*** Opening Text ***

# another museum



## comiso90 (Jun 16, 2009)

thiis was the Florida Air Museum i went to this weekend ... small collection but nice pieces


----------



## GrauGeist (Jun 16, 2009)

Looks like a pretty decent collection...

And how about that wind tunnel model! How cool would that be to have something like that?

Great Photos, thanks for sharin' them!


----------



## davparlr (Jun 16, 2009)

comiso90 said:


> thiis was the Florida Air Museum i went to this weekend ... small collection but nice pieces



Wow, where is that museum (Lakeland?). That Convair Sea Dart and the Locheed XFV is worth the visit. I think the Sea Dart should be inside (Pensacola Naval Air Museum would be a great place for it).


----------



## comiso90 (Jun 16, 2009)

Yeah... lakeland.

The wind tunnel model was very cool... I bet HH himself handled it.
The XFV was quite a suprise... I think it's the only one.
I was so use to seeing the Sea Dart at the San Diego museum that I bearly noticed it.. but you are right. It's pretty darn rare!


----------



## Thorlifter (Jun 16, 2009)

Nice photos and a great collection.


----------



## vikingBerserker (Jun 16, 2009)

Excellent pics, thanks!


----------



## Geedee (Jun 17, 2009)

Again, great shots mate.

I wonder if the XVF jockey (Skeets somebody or other ?) had a big 'post-it' note on his panel saying 'Caution, land upright on tail !'


----------



## ToughOmbre (Jun 17, 2009)

Nice pics comiso!

TO


----------



## comiso90 (Jun 17, 2009)

ToughOmbre said:


> Nice pics comiso!
> 
> TO



Thx I was going to PM you to make sure you saw this post.. the 2 museums are 20 min from each other...
If you are going to FF, you may as well catch this one too...

.


----------



## ToughOmbre (Jun 17, 2009)

comiso90 said:


> Thx I was going to PM you to make sure you saw this post.. the 2 museums are 20 min from each other...
> If you are going to FF, you may as well catch this one too...
> 
> .



Thanks comiso! 

TO


----------



## Gnomey (Jun 17, 2009)

Nice pics!


----------



## wheelsup_cavu (Jun 19, 2009)

I haven't seen a Sea Dart except in some old videos so it jumped out at me too.


Wheelsup


----------



## comiso90 (Jun 22, 2009)

wheelsup_cavu said:


> I haven't seen a Sea Dart except in some old videos so it jumped out at me too.

*** Closing Text ***

Work to complete:
• 1. In the museum thread, in which city is the Florida Air Museum located?
• 2. Carry on the museum thread from the point at which it stops.
The data placed after the museum thread have no role in anything asked here.

*** Opening Information shown ***

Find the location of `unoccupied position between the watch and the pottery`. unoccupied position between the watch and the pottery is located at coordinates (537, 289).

*** Closing Information shown ***

Solved tasks:
• 1. Lakeland.

• 2.
> 
> 
> Wheelsup












You should check out the San Diego museum. Theirs a sea Dart on static there. It's a nice little museum. They had a fire a few years back that destroyed some rare birds.

.


----------



## wheelsup_cavu (Jun 22, 2009)

Thanks for the heads up on the museum. 


Wheels


----------



## Aaron Brooks Wolters (Jun 22, 2009)

Cool stuff comiso. Thank you for sharing.


----------



## comiso90 (Jun 22, 2009)

wheelsup_cavu said:


> Thanks for the heads up on the museum.
> 
> 
> Wheels



Shoot, you're only 2 hours away..

while you're there take in the USS Midway
USS Midway Aircraft Carrier | San Diego Museum | San Diego Tours

and the El Toro Marine base museum
Flying Leatherneck Aviation Museum and Historical Foundation

.


----------



## wheelsup_cavu (Jun 23, 2009)

comiso90 said:


> Shoot, you're only 2 hours away..
> 
> while you're there take in the USS Midway
> USS Midway Aircraft Carrier | San Diego Museum | San Diego Tours
> ...


Looks like I am going to be spending a couple of weekend at my Aunts this summer. 
She lives in Carlsbad which is much closer. 


Wheels


----------



## comiso90 (Jun 23, 2009)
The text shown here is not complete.